Text extracted page by page:
************
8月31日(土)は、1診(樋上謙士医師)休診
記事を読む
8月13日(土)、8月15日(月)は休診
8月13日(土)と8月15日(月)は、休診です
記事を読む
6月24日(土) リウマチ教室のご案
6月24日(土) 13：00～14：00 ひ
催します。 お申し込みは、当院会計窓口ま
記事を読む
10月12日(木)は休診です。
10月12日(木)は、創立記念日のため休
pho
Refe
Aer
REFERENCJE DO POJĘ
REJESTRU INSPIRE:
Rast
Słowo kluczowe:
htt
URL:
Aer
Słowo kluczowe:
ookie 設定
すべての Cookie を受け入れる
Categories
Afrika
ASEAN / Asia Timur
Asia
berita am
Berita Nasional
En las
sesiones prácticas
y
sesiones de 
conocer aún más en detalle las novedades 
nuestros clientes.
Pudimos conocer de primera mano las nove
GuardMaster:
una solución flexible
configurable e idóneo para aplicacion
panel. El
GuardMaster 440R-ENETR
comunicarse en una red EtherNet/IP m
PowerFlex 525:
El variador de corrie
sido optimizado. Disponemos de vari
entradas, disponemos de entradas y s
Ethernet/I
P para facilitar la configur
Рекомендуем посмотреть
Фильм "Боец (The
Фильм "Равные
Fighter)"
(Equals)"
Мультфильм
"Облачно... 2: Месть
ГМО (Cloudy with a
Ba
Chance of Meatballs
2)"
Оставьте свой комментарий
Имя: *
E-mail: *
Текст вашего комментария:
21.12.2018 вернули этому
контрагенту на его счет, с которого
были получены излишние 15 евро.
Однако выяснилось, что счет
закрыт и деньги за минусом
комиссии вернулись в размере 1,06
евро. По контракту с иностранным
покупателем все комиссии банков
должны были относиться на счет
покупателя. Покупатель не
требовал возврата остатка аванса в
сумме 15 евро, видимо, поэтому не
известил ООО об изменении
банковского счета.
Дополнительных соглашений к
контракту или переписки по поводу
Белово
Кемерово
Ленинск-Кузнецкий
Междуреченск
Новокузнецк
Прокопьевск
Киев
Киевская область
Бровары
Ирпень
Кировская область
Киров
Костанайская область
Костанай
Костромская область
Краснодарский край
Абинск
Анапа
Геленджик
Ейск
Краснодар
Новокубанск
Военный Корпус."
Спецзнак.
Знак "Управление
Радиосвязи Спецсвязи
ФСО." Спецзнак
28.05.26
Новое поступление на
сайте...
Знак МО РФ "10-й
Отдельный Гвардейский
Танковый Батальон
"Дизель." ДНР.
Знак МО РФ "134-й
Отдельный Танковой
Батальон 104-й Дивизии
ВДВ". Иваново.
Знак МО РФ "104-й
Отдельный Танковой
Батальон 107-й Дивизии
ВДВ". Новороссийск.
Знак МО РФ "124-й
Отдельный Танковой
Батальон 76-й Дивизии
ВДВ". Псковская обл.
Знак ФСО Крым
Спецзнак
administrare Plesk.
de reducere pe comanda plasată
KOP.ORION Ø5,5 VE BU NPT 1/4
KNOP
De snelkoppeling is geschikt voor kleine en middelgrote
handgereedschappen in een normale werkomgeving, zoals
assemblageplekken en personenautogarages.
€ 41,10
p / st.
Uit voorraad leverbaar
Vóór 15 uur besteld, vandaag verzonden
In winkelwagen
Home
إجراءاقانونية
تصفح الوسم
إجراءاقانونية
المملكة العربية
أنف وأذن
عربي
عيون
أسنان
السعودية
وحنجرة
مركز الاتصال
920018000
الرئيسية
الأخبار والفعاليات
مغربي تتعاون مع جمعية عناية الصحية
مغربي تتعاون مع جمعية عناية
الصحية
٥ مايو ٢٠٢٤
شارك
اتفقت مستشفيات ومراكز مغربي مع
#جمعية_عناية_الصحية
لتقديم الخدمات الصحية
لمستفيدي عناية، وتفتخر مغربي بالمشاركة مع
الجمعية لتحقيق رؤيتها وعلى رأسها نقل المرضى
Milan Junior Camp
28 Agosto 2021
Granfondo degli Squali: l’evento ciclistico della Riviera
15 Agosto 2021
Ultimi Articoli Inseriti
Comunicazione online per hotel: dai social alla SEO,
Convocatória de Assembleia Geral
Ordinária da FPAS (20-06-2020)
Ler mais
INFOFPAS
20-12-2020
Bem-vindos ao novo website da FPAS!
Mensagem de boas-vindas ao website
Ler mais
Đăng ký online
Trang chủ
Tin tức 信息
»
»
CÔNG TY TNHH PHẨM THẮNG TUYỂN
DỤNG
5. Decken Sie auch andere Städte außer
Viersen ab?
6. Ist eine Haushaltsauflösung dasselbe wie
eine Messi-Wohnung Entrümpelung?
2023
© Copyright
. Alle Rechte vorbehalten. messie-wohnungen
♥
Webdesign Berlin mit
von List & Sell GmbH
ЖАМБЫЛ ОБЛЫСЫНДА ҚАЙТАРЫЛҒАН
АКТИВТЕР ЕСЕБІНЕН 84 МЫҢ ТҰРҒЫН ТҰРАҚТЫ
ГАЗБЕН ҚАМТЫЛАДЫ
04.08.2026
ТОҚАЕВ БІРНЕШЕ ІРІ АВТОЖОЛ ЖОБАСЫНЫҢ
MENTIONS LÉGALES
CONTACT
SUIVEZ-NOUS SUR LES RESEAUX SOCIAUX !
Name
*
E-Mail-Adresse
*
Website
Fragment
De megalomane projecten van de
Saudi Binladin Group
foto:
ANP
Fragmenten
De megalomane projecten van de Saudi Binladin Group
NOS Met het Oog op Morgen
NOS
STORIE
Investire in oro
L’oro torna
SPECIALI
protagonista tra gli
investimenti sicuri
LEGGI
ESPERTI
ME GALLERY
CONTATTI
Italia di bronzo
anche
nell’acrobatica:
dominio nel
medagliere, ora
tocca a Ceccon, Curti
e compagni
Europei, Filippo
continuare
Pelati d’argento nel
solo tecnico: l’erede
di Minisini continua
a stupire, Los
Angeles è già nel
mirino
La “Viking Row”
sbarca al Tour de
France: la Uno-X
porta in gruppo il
************
**EXERCISE REQUIREMENTS**
Retype the data word for word from its first line through the line that contains "sesiones de", including both of those lines.

**TASK RESPONSE**
8月31日(土)は、1診(樋上謙士医師)休診
記事を読む
8月13日(土)、8月15日(月)は休診
8月13日(土)と8月15日(月)は、休診です
記事を読む
6月24日(土) リウマチ教室のご案
6月24日(土) 13：00～14：00 ひ
催します。 お申し込みは、当院会計窓口ま
記事を読む
10月12日(木)は休診です。
10月12日(木)は、創立記念日のため休
pho
Refe
Aer
REFERENCJE DO POJĘ
REJESTRU INSPIRE:
Rast
Słowo kluczowe:
htt
URL:
Aer
Słowo kluczowe:
ookie 設定
すべての Cookie を受け入れる
Categories
Afrika
ASEAN / Asia Timur
Asia
berita am
Berita Nasional
En las
sesiones prácticas
y
sesiones de 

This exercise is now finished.